**RECORD EXCERPTS**
_ _ _ _ _ _ _
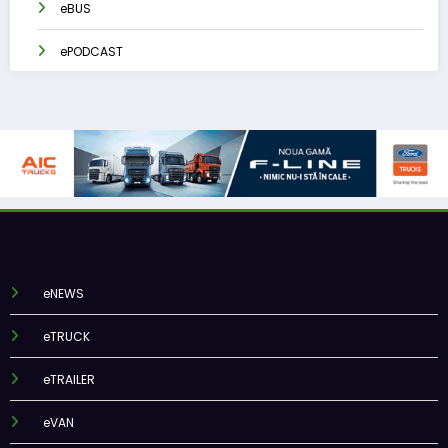
eBUS
ePODCAST
eNEWS
eTRUCK
eTRAILER
eVAN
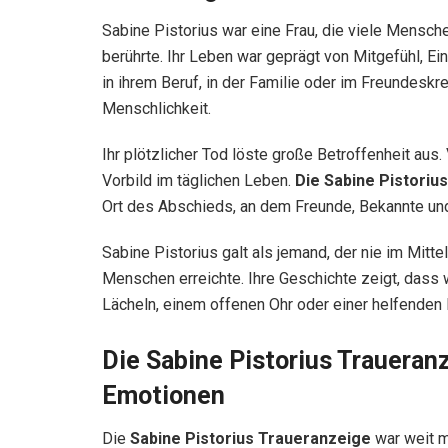
Sabine Pistorius war eine Frau, die viele Mensc
berührte. Ihr Leben war geprägt von Mitgefühl, E
in ihrem Beruf, in der Familie oder im Freundeskre
Menschlichkeit.
Ihr plötzlicher Tod löste große Betroffenheit aus. 
Vorbild im täglichen Leben.
Die Sabine Pistoriu
Ort des Abschieds, an dem Freunde, Bekannte und
Sabine Pistorius galt als jemand, der nie im Mitt
Menschen erreichte. Ihre Geschichte zeigt, dass w
Lächeln, einem offenen Ohr oder einer helfenden
Die Sabine Pistorius Traueranz
Emotionen
Die
Sabine Pistorius Traueranzeige
war weit me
_ _ _ _ _ _ _
Would you write out each record above exactly, with no images?

**EXERCISE RESULT**
eBUS
ePODCAST
eNEWS
eTRUCK
eTRAILER
eVAN
Sabine Pistorius war eine Frau, die viele Mensc
berührte. Ihr Leben war geprägt von Mitgefühl, E
in ihrem Beruf, in der Familie oder im Freundeskre
Menschlichkeit.
Ihr plötzlicher Tod löste große Betroffenheit aus. 
Vorbild im täglichen Leben.
Die Sabine Pistoriu
Ort des Abschieds, an dem Freunde, Bekannte und
Sabine Pistorius galt als jemand, der nie im Mitt
Menschen erreichte. Ihre Geschichte zeigt, dass w
Lächeln, einem offenen Ohr oder einer helfenden
Die Sabine Pistorius Traueranz
Emotionen
Die
Sabine Pistorius Traueranzeige
war weit me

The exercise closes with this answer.